▶ Work item: Quote the post on computational expense in full, word for word.

▶ Source extract:
⟨

Computational expense question (2)

I have a very simple and small image, easily generatable with code alone (it’s essentially just 4 differently colored squares and the image alone is 32x32 px), and I wish to know what is more expensive:

  1. using textures along with textureWrap(REPEAT); to tile a part of the canvas with this image, or
  2. generate the image with code and use for loops to do the tiling instead.

To give you an idea, I’m trying to create a drawing canvas, and I need a background texture, similar to that of transparent images, with the white and gray checkerboard square pattern. The texture obviously mustn’t stretch, it should appear like a static background, and as you adjust the size of the canvas, you “mask” parts of it away. I did think of creating an image with the same size as my screen and displaying that first and then masking it, but I want my program to be compatible with multiple screen sizes, which means no set image size, but rather a tiling approach.

I also want to ask one more thing in advance. Another element I will be adding to this program will be a resizable square-shaped window, on which I’m planning to draw some sort of 3D canvas (the ultimate goal will be to have a 3D rendering of a sphere on one side of the screen, and a 2D map of the surface of that sphere on the other), and I need to know what the best way of going about this is. I’m not sure whether PGraphics allows for a resizable canvas, so I’m guessing the only other way is to use PGraphics in conjunction with a PShape or vertex-related functions, which I will texture with a PImage rendering of this PGraphics canvas.

As in:

create a PGraphics called pg
draw on pg
beginShape();
texture(pg);
draw the 4 vertices
endShape();

Will this work? The fact that vertex() allows for automatic mapping of textures onto the shape certainly helps a lot. But more importantly, is there any other way?

⟩

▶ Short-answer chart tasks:

⟨

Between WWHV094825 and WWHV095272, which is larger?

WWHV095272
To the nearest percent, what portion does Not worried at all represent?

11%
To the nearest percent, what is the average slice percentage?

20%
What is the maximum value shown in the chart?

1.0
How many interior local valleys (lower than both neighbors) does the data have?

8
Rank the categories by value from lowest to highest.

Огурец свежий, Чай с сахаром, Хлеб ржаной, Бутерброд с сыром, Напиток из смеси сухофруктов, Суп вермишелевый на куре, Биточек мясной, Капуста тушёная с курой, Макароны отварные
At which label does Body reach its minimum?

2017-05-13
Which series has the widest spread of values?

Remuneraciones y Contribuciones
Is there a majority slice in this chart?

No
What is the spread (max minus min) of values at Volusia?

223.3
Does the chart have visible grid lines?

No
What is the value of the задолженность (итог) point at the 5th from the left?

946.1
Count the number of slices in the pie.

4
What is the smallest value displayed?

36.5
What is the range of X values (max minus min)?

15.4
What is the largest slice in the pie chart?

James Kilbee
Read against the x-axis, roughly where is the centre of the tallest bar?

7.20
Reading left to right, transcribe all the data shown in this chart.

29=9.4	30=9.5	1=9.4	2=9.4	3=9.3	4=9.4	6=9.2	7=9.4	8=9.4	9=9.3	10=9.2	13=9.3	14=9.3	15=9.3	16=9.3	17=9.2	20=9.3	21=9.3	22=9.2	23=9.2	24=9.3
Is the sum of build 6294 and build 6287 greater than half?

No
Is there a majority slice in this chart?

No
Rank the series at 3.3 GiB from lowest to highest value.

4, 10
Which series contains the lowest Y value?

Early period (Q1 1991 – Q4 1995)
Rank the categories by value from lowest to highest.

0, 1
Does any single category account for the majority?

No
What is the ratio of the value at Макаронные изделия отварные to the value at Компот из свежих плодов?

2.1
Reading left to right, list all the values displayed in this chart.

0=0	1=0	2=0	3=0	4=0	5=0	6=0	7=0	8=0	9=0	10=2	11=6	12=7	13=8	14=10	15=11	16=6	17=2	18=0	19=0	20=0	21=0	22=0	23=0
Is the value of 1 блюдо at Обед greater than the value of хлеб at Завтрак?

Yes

⟩

▶ Reply:
Computational expense question (2)

I have a very simple and small image, easily generatable with code alone (it’s essentially just 4 differently colored squares and the image alone is 32x32 px), and I wish to know what is more expensive:

  1. using textures along with textureWrap(REPEAT); to tile a part of the canvas with this image, or
  2. generate the image with code and use for loops to do the tiling instead.

To give you an idea, I’m trying to create a drawing canvas, and I need a background texture, similar to that of transparent images, with the white and gray checkerboard square pattern. The texture obviously mustn’t stretch, it should appear like a static background, and as you adjust the size of the canvas, you “mask” parts of it away. I did think of creating an image with the same size as my screen and displaying that first and then masking it, but I want my program to be compatible with multiple screen sizes, which means no set image size, but rather a tiling approach.

I also want to ask one more thing in advance. Another element I will be adding to this program will be a resizable square-shaped window, on which I’m planning to draw some sort of 3D canvas (the ultimate goal will be to have a 3D rendering of a sphere on one side of the screen, and a 2D map of the surface of that sphere on the other), and I need to know what the best way of going about this is. I’m not sure whether PGraphics allows for a resizable canvas, so I’m guessing the only other way is to use PGraphics in conjunction with a PShape or vertex-related functions, which I will texture with a PImage rendering of this PGraphics canvas.

As in:

create a PGraphics called pg
draw on pg
beginShape();
texture(pg);
draw the 4 vertices
endShape();

Will this work? The fact that vertex() allows for automatic mapping of textures onto the shape certainly helps a lot. But more importantly, is there any other way?